La déclaration des effets indésirables suspectés après autorisation du médicament est importante. Elle permet une surveillance continue du rapport bénéfice/risque du médicament. Les professionnels de santé déclarent tout effet indésirable suspecté via le système national de déclaration : Agence nationale de sécurité du médicament et des produits de santé (ANSM) et réseau des Centres Régionaux de Pharmacovigilance - Site internet :www.signalement-sante.gouv.fr.


  • Irritation anale
Contre-indications

·         Hypersensibilité aux substances actives ou à l'un des excipients mentionnés à la rubrique Composition

·         Antécédent d'allergie aux anesthésiques locaux.

·         Eczéma et prurit (démangeaisons) anal.

LISTE:

  • Allergie anesthésiques locaux
  • Eczéma péri-anal
  • Prurit péri-anal
  • Patient de moins de 15 ans

Mises en garde spéciales et précautions d'emploi

·Ce médicament contient un corticoïde (désonide).

·Le traitement doit être de courte durée ; si les symptômes ne cèdent pas rapidement, il doit être interrompu et un examen proctologique est indispensable.

·Ce traitement n'est pas indiqué dans les maladies anales d'origine bactérienne, mycosique, virale ou parasitaire en l'absence de traitement anti-infectieux spécifique.

·L'administration de ce produit ne dispense pas du traitement spécifique de la maladie anale.

·Cette spécialité contient un principe actif pouvant induire une réaction positive des tests pratiqués lors du contrôle anti-dopage.

LISTE:

  • Sportif

Interactions avec d'autres médicaments et autres formes d'interactions

Les données disponibles à ce jour ne laissent pas supposer l'existence d'interactions cliniquement significatives.


Incompatibilités

Sans objet.


Surdosage

Aucun cas de surdosage n'a été rapporté. Cependant, une utilisation excessive peut entraîner une exacerbation des effets indésirables.
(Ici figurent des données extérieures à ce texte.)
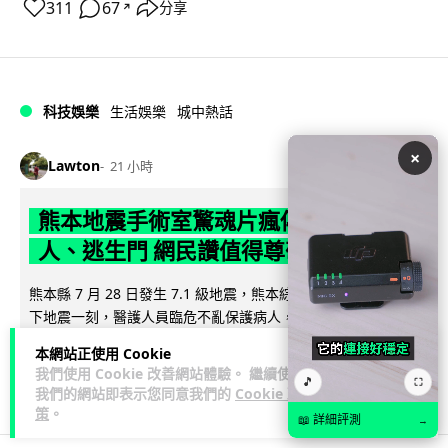
311
67
分享
↗
科技娛樂
生活娛樂
城中熱話
×
Lawton
21 小時
熊本地震手術室驚魂片瘋傳 醫護保護病
人、逃生門 網民讚值得尊敬
熊本縣 7 月 28 日發生 7.1 級地震，熊本綜合醫院手術室鏡頭拍
下地震一刻，醫護人員臨危不亂保護病人，更馬上開逃生門確
閱讀全文
保出口流通。片段...
本網站正使用 Cookie
我們使用 Cookie 改善網站體驗。 繼續使用
🎵
67
17
⛶
分享
↗
我們的網站即表示您同意我們的
Cookie 政
策
。
📖 詳細評測
→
Effets sur l'aptitude à conduire des véhicules et à utiliser des machines

Sans objet.

Grossesse et allaitement

Compte tenu des données disponibles, l'utilisation chez la femme enceinte ou qui allaite est possible.

Fertilité

Il n'existe pas de données disponibles, issues d'études conventionnelles de fertilité, pour aucune des substances actives de cette spécialité (voir rubrique Données de sécurité précliniques).

Durée de conservation :

2 ans.

Précautions particulières de conservation :

A conserver à une température ne dépassant pas 25°C.

Forme : Suppositoire

Contenance : 12 suppositoires

Laboratoire Titulaire : PIERRE FABRE MEDICAMENT

Laboratoire Exploitant : PIERRE FABRE MEDICAMENT


Forme pharmaceutique

Suppositoire.

Suppositoire beige en forme de torpille


Composition exprimée par Suppositoire

Principes Actifs :
  • Ruscoside (0.02 g) correspondant à 0,040 g d'extractif titré à 50%
  • Prednacinolone acétonide (0.0005 g) (Desonide)
  • Héparine (500 UI) (sel de sodium)
  • Rétinol palmitate (5000 UI)
  • Lidocaïne chlorhydrate (0.01 g)
  • Tocophérol (0.003 g) acétate (vitamine E)

Excipients :
  • Kaolin
  • Glycérides semisynthétiques

*Cette fiche médicament a été générée à partir des données de la Banque Claude Bernard© (www.resip.fr) ne peut être utilisée isolément pour l'établissement d'un diagnostic, l'instauration d'un traitement ou une décision thérapeutique, qui relève de la compétence exclusive des professionnels de santé. Il est rappelé que le contenu de la Base Claude Bernard doit être considéré comme un ouvrage scientifique faisant l'objet d'une consultation critique laissant aux professionnels de santé les responsabilités de la prescription que le code leur reconnaît. La Base Claude Bernard a pour seul objet de vous informer sur les caractéristiques des médicaments. Les données fournies ne peuvent être considérées comme exhaustives et peuvent avoir évolué depuis leur mise en ligne. Seul votre médecin est habilité à mettre en œuvre un traitement adapté à votre cas personnel. Les Données fournies sont la propriété de RESIP et ne peuvent être reproduites ou diffusées par quelque moyen, toute impression ne pouvant concerner que des extraits non substantiels et n'être effectuée qu'à des fins strictement personnelles et non commerciales.